_Problem details_: Reproduce, exactly as they appear, the line containing "Cell: | Other: |" and every line after it, ending with the last line of the records.

─── Supplied entries ───

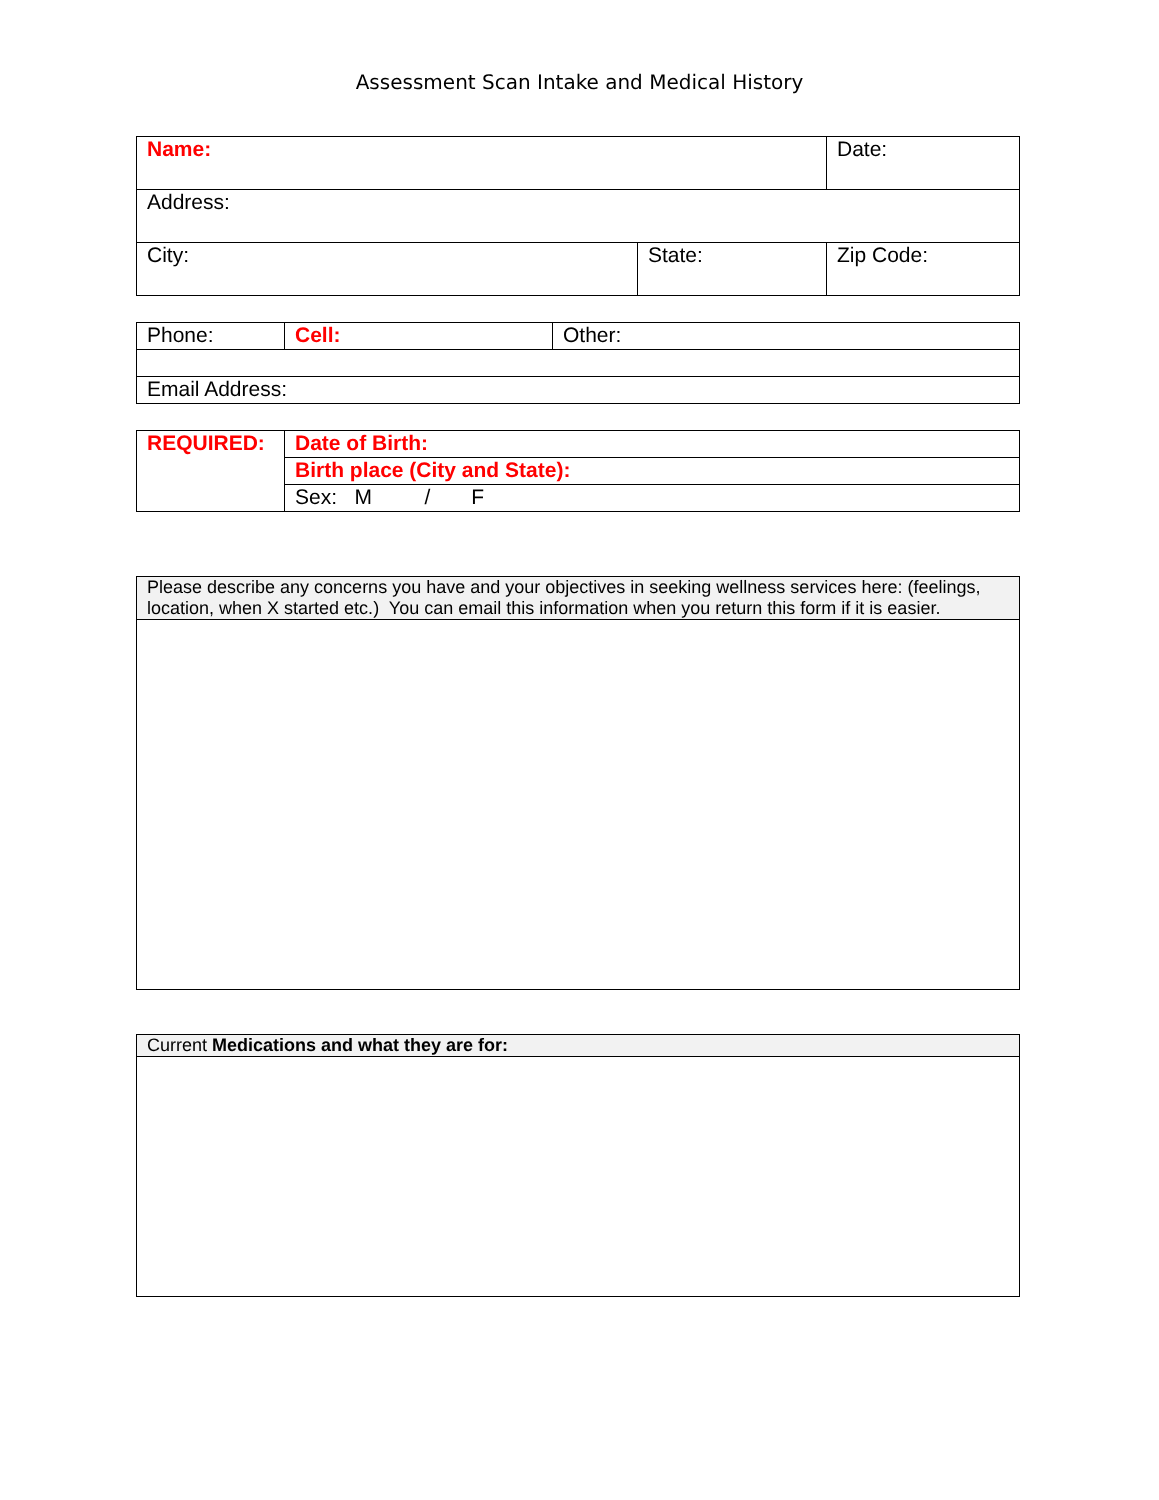Assessment Scan Intake and Medical History
| Name: | | Date: |
| Address: | | |
| City: | State: | Zip Code: |
| Phone: | Cell: | Other: |
| Email Address: | | |
| REQUIRED: | Date of Birth: |
| | Birth place (City and State): |
| | Sex: M / F |
| Please describe any concerns you have and your objectives in seeking wellness services here: (feelings, location, when X started etc.) You can email this information when you return this form if it is easier. |
| Current Medications and what they are for: |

───

_Solution to the problem_:
| Phone: | Cell: | Other: |
| Email Address: | | |
| REQUIRED: | Date of Birth: |
| | Birth place (City and State): |
| | Sex: M / F |
| Please describe any concerns you have and your objectives in seeking wellness services here: (feelings, location, when X started etc.) You can email this information when you return this form if it is easier. |
| Current Medications and what they are for: |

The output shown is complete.